For our purposes in teaching people strategy, games and sports are useful for illustrating various concepts. From their everyday experiences of playing games and watching sports, every member of an audience can understand strategic lessons more easily when put in the context of a popular game or sport. Different games and sports reward different sets of strategic abilities.

  • Chess, Go, Checkers, and similar games are determined by your ability to foresee your opponent's moves.
  • Poker rewards the ability to calculate simple odds and discern hidden information on based your opponent's moves.
  • Picture puzzles reward the ability to see the factors identifying a solution to a given opening.
  • The Rubic's Cube rewards the ability to see how making a change in one area also has an the effect of changing conditions in another area.
  • Basketball, hockey and world football (soccer) reward the ability to position yourself in a highly dynamic environment, instantly seeing and utilize short-lived openings.
  • American football rewards the ability to choose the appropriate play based upon the results of the previous play.
  • Baseball rewards the ability to gradually adjust to a complex combination of subtly changing strategic factors--the inning, strike/ball count, runner position, pitch count, character of pitcher and batter, batting order, and so on.

Chess and Go

Chess and Go a based primarily on the skill of foreseeing an opponent's potential moves, but they also illustrate a number of other important strategic lessons. For example, one of our Master Trainers, I believe Alex Fonnesbech, uses the difference between chess and Go to contrast the difference between fighting battles of attrition and Sun Tzu's method of building up positions. Chess is usually played as a game of attrition. You sacrifice your own pieces to whittle down your opponent's strength. The winner is the last person standing. Go, in contrast, is won by building up positions. You start from nothing and develop positions, attempting to leverage your positions against your opponent's positions, looking for opportunities to anchor your positions so that they cannot be overturned. In chess, both players lose most of what they had at the beginning. In Go, both player end up with more than they had at the beginning, but one player has a stronger position than the other.
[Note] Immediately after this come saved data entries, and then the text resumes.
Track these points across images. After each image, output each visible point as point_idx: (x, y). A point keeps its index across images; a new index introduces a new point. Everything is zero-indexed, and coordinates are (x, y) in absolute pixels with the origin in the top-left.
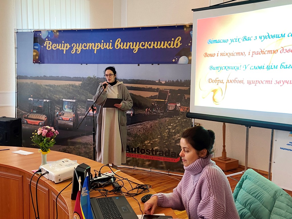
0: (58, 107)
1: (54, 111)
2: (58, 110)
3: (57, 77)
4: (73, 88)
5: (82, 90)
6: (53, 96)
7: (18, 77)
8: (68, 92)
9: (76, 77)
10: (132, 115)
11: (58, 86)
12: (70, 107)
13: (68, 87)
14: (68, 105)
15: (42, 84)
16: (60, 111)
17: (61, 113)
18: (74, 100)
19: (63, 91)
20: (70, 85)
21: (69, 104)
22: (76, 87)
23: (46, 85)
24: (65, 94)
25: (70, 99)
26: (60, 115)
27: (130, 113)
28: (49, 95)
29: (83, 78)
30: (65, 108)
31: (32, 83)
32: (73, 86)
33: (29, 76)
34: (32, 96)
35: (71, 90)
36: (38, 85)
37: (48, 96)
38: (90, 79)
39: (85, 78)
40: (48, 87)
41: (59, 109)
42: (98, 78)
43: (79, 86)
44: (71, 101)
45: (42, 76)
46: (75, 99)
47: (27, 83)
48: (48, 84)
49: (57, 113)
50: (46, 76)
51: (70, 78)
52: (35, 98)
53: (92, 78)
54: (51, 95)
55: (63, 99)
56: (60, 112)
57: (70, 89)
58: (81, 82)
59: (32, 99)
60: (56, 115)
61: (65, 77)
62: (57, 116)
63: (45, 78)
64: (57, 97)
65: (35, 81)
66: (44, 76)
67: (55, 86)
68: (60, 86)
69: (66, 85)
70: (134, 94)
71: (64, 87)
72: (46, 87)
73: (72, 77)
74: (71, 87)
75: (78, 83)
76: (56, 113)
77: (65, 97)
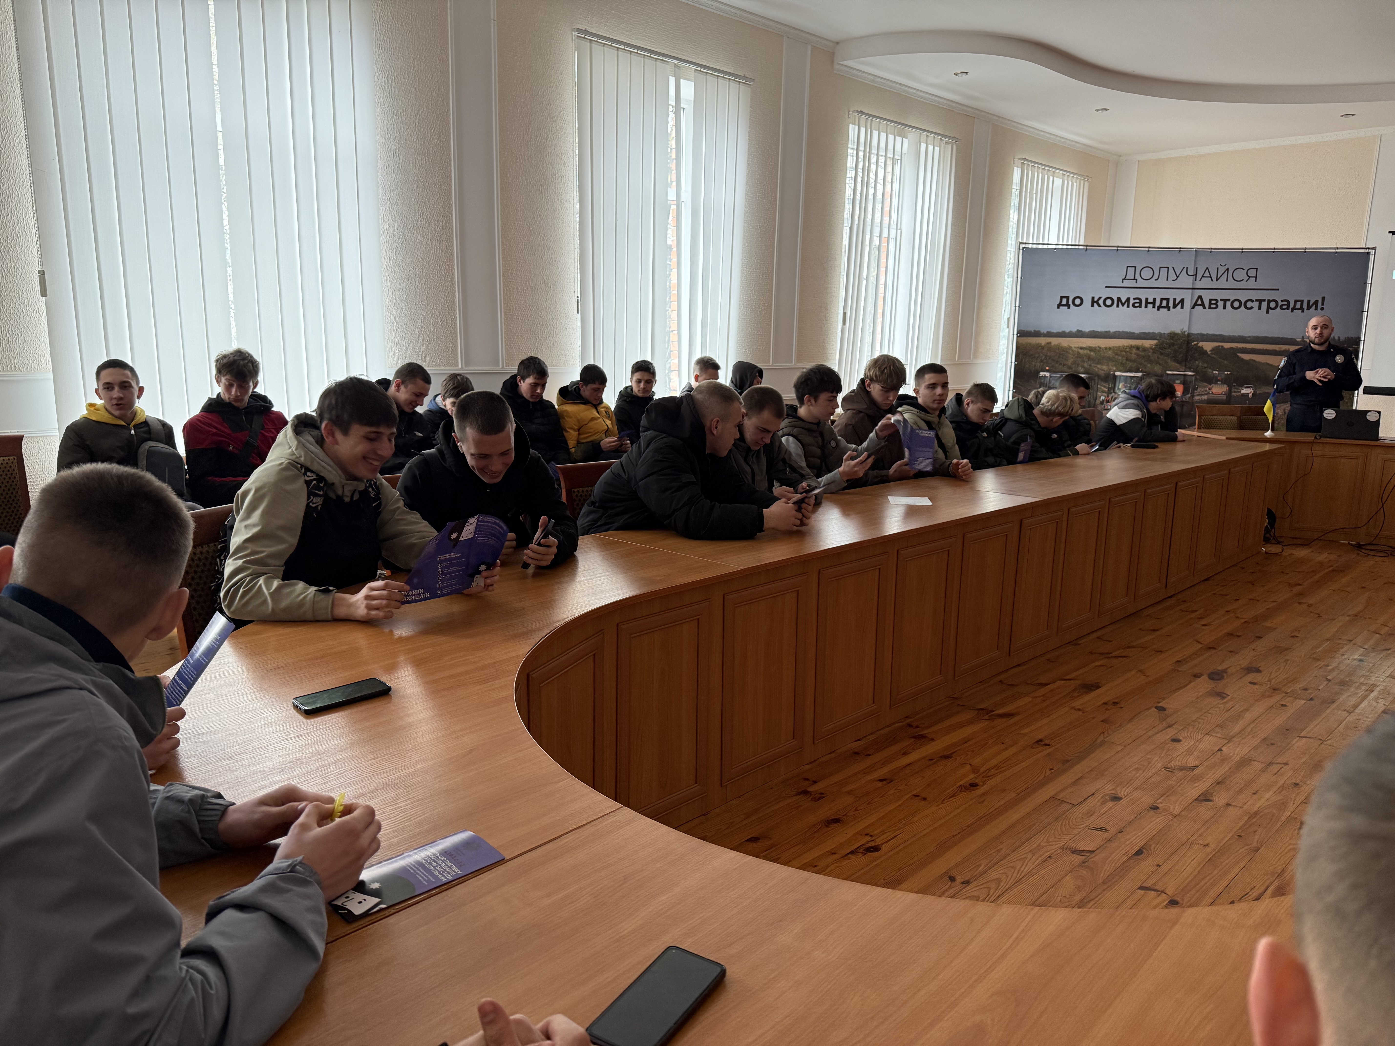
0: (1105, 387)
1: (1095, 395)
2: (1103, 392)
3: (1106, 332)
4: (1138, 352)
5: (1156, 355)
6: (1095, 367)
7: (1022, 334)
8: (1127, 360)
9: (1144, 333)
10: (1250, 395)
11: (1106, 348)
12: (1130, 387)
13: (1128, 350)
14: (1126, 383)
15: (1072, 346)
16: (1109, 393)
17: (1110, 397)
18: (1139, 374)
19: (1116, 357)
20: (1132, 347)
21: (1129, 381)
22: (1145, 349)
23: (1081, 348)
24: (1122, 363)
25: (1131, 371)
26: (1108, 402)
27: (1249, 392)
28: (1086, 365)
29: (1161, 335)
30: (1118, 388)
31: (1049, 343)
32: (1138, 348)
33: (1044, 331)
34: (1047, 368)
35: (1133, 356)
36: (1062, 347)
37: (1083, 367)
38: (1173, 336)
39: (1164, 334)
40: (1085, 351)
41: (1107, 390)
42: (1189, 335)
43: (1151, 348)
44: (1132, 374)
45: (1074, 330)
46: (1141, 372)
47: (1039, 345)
48: (1084, 346)
49: (1102, 398)
50: (1081, 331)
51: (1134, 333)
52: (1055, 372)
53: (1178, 334)
54: (1090, 365)
55: (1115, 371)
56: (1108, 396)
57: (1131, 353)
58: (1155, 342)
59: (1047, 374)
60: (1098, 402)
61: (1123, 332)
62: (1102, 403)
63: (1080, 334)
64: (1102, 369)
65: (1055, 341)
66: (1078, 331)
67: (1100, 348)
68: (1110, 349)
69: (1124, 346)
70: (1257, 360)
71: (1117, 351)
72: (1081, 351)
73: (1137, 331)
74: (1134, 351)
75: (1148, 343)
76: (1100, 397)
77: (1121, 368)
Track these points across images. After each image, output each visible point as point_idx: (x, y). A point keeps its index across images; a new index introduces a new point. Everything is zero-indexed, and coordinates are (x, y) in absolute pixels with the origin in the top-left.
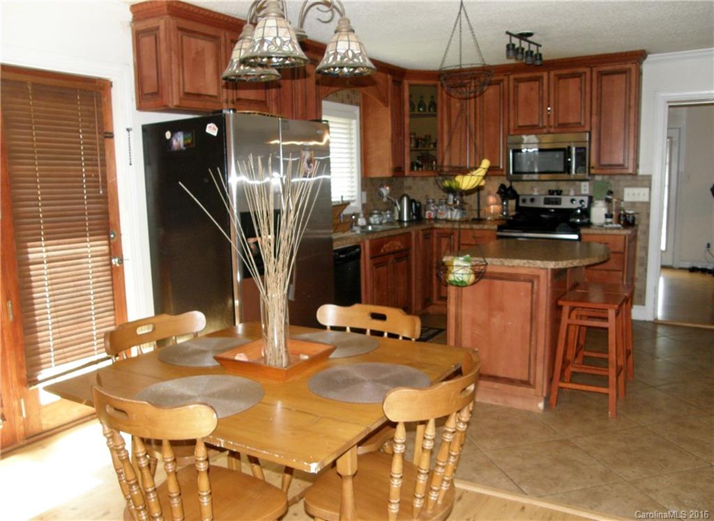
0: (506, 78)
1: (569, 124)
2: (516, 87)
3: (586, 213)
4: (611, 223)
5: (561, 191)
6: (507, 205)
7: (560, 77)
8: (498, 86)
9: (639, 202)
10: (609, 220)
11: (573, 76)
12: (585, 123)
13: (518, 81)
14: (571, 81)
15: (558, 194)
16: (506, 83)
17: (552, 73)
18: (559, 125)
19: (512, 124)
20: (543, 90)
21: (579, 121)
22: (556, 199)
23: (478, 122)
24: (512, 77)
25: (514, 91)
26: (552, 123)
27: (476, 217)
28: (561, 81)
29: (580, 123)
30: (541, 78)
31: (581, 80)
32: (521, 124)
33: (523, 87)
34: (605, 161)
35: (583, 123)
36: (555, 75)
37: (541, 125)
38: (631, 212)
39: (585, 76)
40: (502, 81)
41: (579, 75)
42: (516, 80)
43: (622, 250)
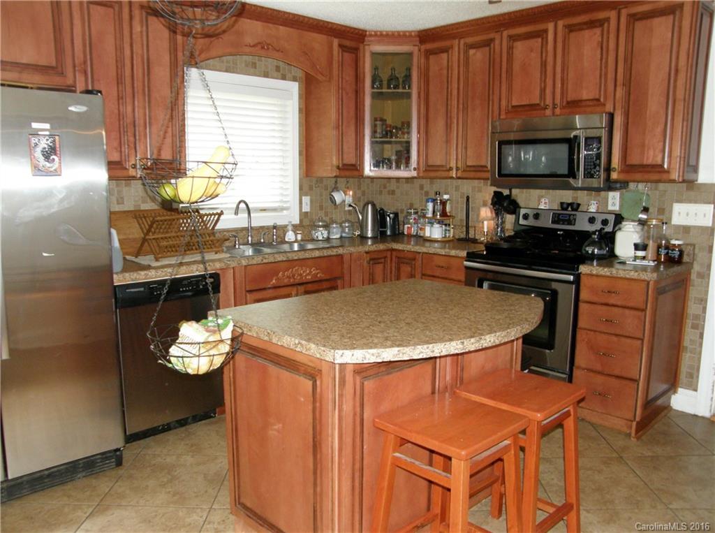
0: (497, 36)
1: (581, 101)
2: (510, 48)
3: (608, 239)
4: (644, 258)
5: (579, 205)
6: (503, 222)
7: (571, 29)
8: (487, 48)
9: (695, 227)
10: (641, 253)
11: (592, 24)
12: (606, 98)
13: (513, 38)
14: (587, 33)
15: (573, 210)
16: (497, 42)
17: (561, 23)
18: (568, 103)
19: (504, 103)
20: (547, 52)
21: (597, 97)
22: (570, 215)
23: (461, 101)
24: (505, 34)
25: (508, 53)
26: (558, 101)
27: (463, 236)
28: (573, 35)
29: (598, 100)
30: (546, 31)
31: (603, 31)
32: (515, 103)
33: (520, 46)
34: (634, 159)
35: (602, 100)
36: (565, 26)
37: (542, 104)
38: (677, 242)
39: (609, 24)
40: (492, 40)
41: (600, 23)
42: (510, 37)
43: (642, 306)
The power of this analogy is that the before and after pictures say it all. Chess starts with a well-organized, full board in the beginning and a nearly empty board with and overturned king at the end. Go starts with an empty board in the beginning and a complex, nearly full board at the end.

Go also illustrates some very important subtle ideas in Sun Tzu's strategy. As Allan Elder, another Master Trainer pointed out that "shape" and "form" are important concepts in Go. The Chinese term we translate from Sun Tzu as "position," actually means "shape" or "form." Having a positions is more than a location on a grid. It is the form which fills that location. In Go, the positional qualities of a group of stones determines how well a group creates or removes life and territory. Good shape uses stones efficiently use of stones to create strength in a group or forms the "eyes" (internal openings) that assure a group can stay alive. Bad shapes are heavy, without eyes, and targets for attack. Strategic awareness in GO means recognizing at a glance what is a good shape and what is not.

Similarly, chess illustrates some very important ideas about openings, limited, options, and developing positions based on capabilities. While chess among novices is always fought as a war of attrition, a contest between a novice and an expert usually involved the loss of very few piece, with checkmate occurring rather quickly based upon positioning. The most common mistake beginners make is in not understanding the importance of the "opening." Unlike Go, where stones can be placed almost anywhere, chess pieces, like people, require openings in order to move effectively. The "opening" part of the game is designed to enable openings. As with almost all games, the critical openings are created by your opponent, but in chess as in live, novices tend to get in their own way.